Scientists at The Pirbright Institute, led by Gareth Shimmon, have found a new way of diagnosing foot-and-mouth disease (FMD) which is more cost effective and relies less on the use of small animals.
FMD is a highly contagious viral disease that infects cloven-hoofed (two-toed) mammals such as cattle, sheep, goats, pigs and various wildlife species. The disease occurs in parts of Africa, the Middle East, Asia and parts of South America and causes huge economic losses annually.
There are seven types (serotypes) of FMD virus (FMDV) that have high mutation rates which constantly generate new FMDV variants. This makes rapid diagnosis essential for vaccinating against the correct type of FMDV and ensuring control policies are put in place quickly.

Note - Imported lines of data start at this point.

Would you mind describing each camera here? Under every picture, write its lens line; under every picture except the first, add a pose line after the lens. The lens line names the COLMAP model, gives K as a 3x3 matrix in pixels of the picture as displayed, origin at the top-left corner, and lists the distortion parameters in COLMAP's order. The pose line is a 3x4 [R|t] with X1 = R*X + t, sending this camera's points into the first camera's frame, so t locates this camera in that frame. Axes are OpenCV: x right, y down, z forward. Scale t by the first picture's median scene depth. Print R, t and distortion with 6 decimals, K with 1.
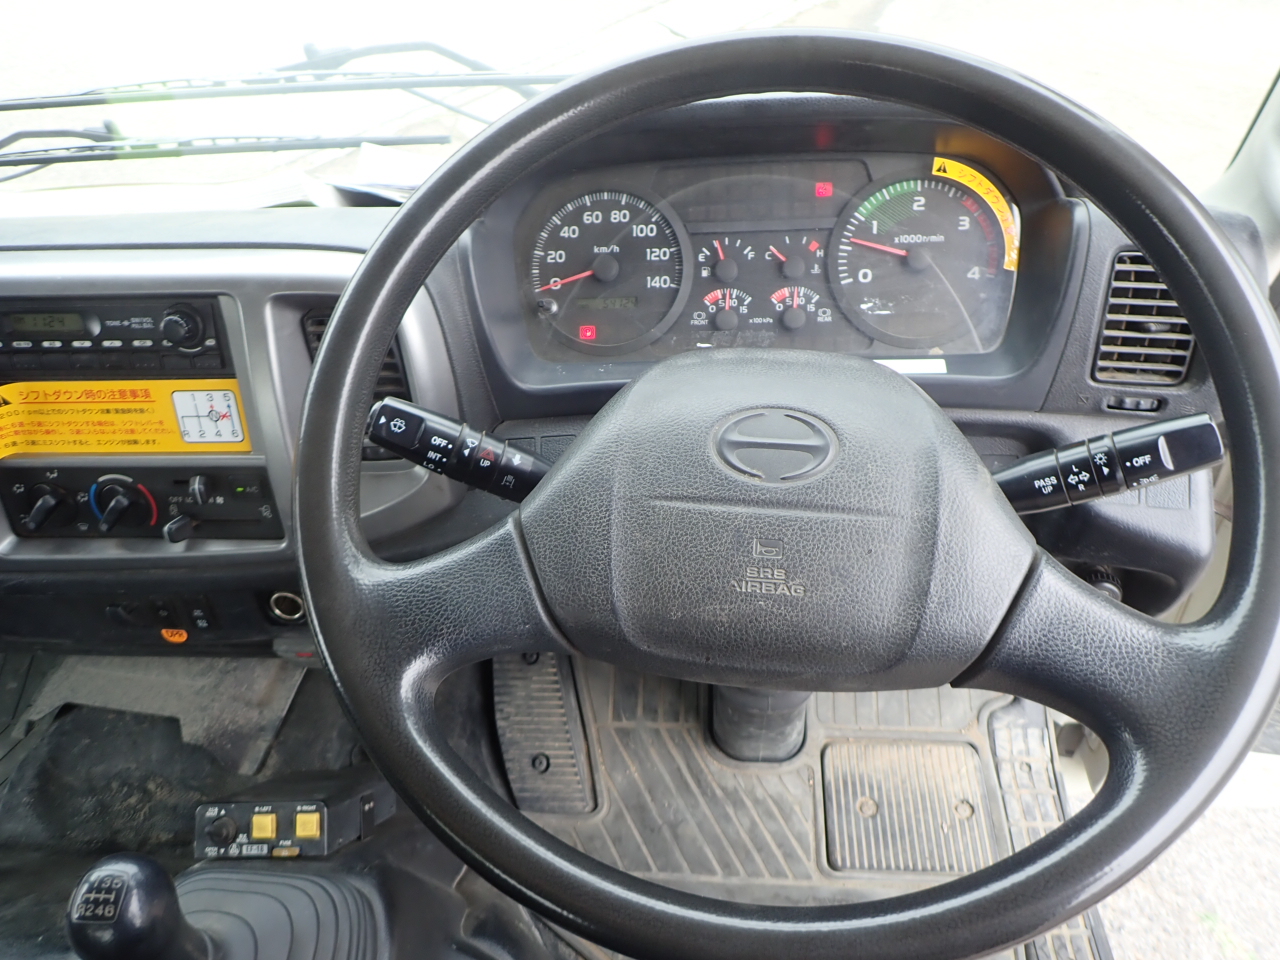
lens RADIAL K [[932.2, 0, 628.1], [0, 932.2, 496.7], [0, 0, 1]] dist [0.014225, -0.019887]
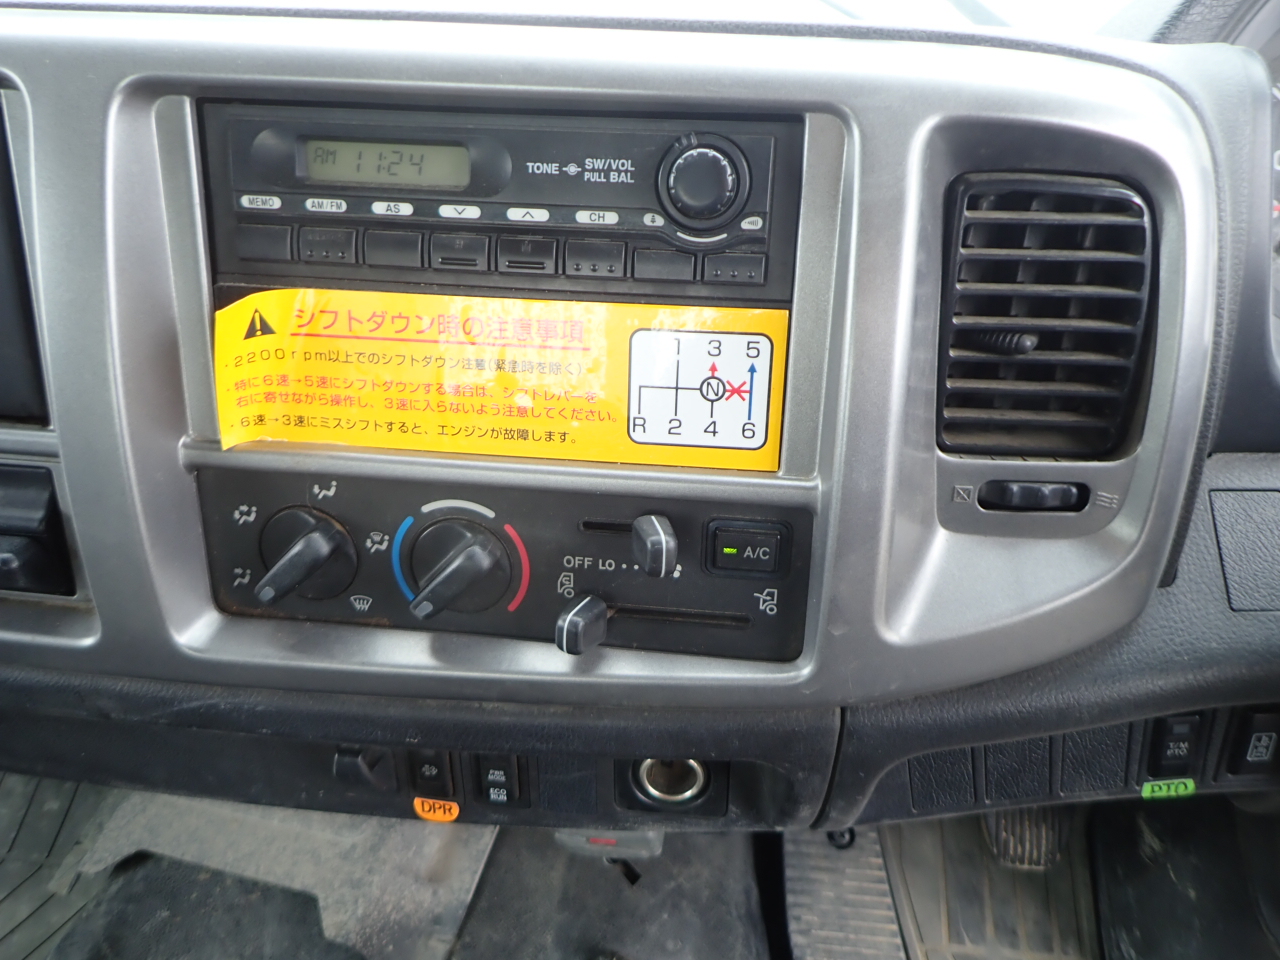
lens RADIAL K [[932.2, 0, 632.0], [0, 932.2, 479.7], [0, 0, 1]] dist [0.014225, -0.019887]
pose [[0.996989, 0.077368, -0.005128, -0.288312], [-0.077443, 0.990328, -0.115123, 0.008742], [-0.003828, 0.115173, 0.993338, 0.329129]]
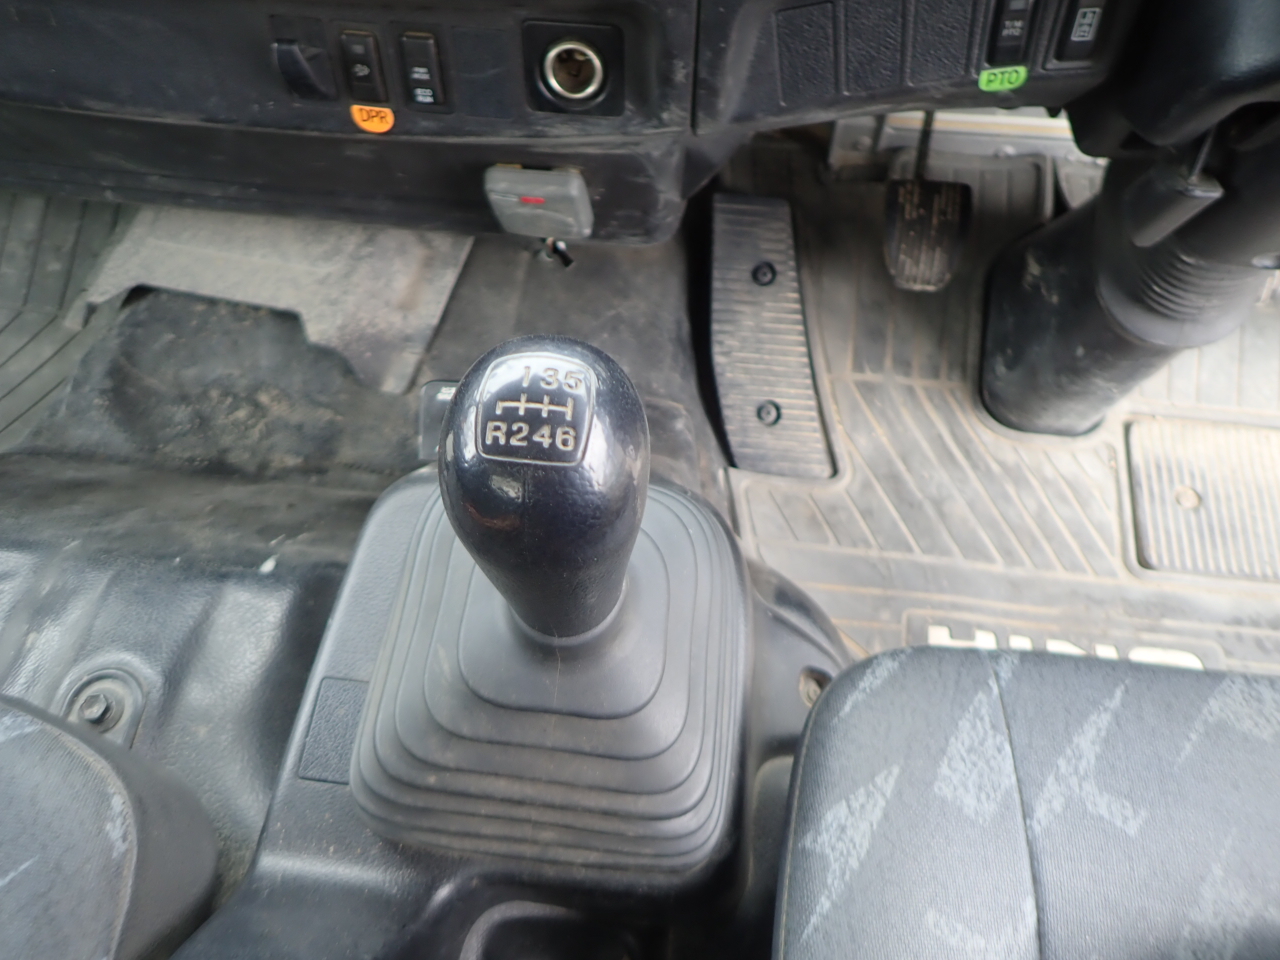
lens RADIAL K [[932.2, 0, 634.5], [0, 932.2, 482.0], [0, 0, 1]] dist [0.014225, -0.019887]
pose [[0.996213, 0.080107, 0.033811, -0.235487], [-0.086221, 0.960379, 0.265027, 0.150906], [-0.011240, -0.266938, 0.963648, 0.251410]]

Previously, diagnostic tests known as ELISA’s have required small animals such as rabbits and guinea pigs to produce proteins called antibodies. These antibodies bind to FMDV enabling the disease to be detected in samples. Each strain of FMDV requires highly specific antibodies which means new antibodies are regularly required to keep up with emerging new strains.
Instead of using animal antibodies, previous research has shown that a protein called integrin αvβ6 can be used to detect the presence of FMDV. This works because integrin αvβ6 is a receptor that universally binds to field strain FMD viruses in order to gain entry into cells. The group therefore used a truncated bovine integrin αvβ6 (a shorter, modified cow version of the protein) in their ELISA tests that all FMDV types would bind to.
The researchers have been able to create large amounts of bovine integrin αvβ6 in the lab using a rapid technique called ‘transient cell transfection’. This could make diagnosis of FMD strains cheaper and easier, as only one integrin would be needed to identify all strains of FMDV, compared to the many antibodies that were needed previously.
Gareth Shimmon said “The ability to rapidly produce a cost-effective universal diagnostic reagent for FMD is an important step forward in simplifying lab-based diagnostics and making these techniques more accessible to the many countries struggling to control this devastating disease.”
Another major benefit is that animals are not needed to produce bovine integrin αvβ6. This is a huge step towards supporting the 3Rs agenda (Refine, Replace and Reduce) in science regarding the use of animals, to which the Institute is strongly committed.
Further experiments are needed to optimise and validate the test for routine FMDV diagnosis, but it is hoped that bovine integrin αvβ6 could eventually be used in the FMDV diagnostic kits that the Institute distributes all over the world.
The researchers also set out to find an alternative to using inactivated FMD virus as a positive control for the integrin diagnostic tests, which is used to confirm the test is working. Previously this required the production of live FMD virus, which is costly since this infectious virus must be produced in a high containment laboratory.
Pirbright Institute scientists successfully demonstrated that modified empty shells of FMD virus (capsids) without any genetic material, can be used instead of the inactivated live virus, as these capsids have the ability to bind to integrin and can be produced without the need for high containment. This could lower the cost for positive control production and make the process faster and more efficient.
FMD surveillance and early detection is essential for successful control of the disease, especially for countries that do not use routine vaccination as a control measure. New developments in diagnostics such as these are vital for providing such countries with fast and cost effective detection methods.
This study was published in the PLOS One journal and was jointly funded by the Biotechnology and Biological Sciences Research Council (BBSRC) and the Department for Environment, Food and Rural Affairs (Defra).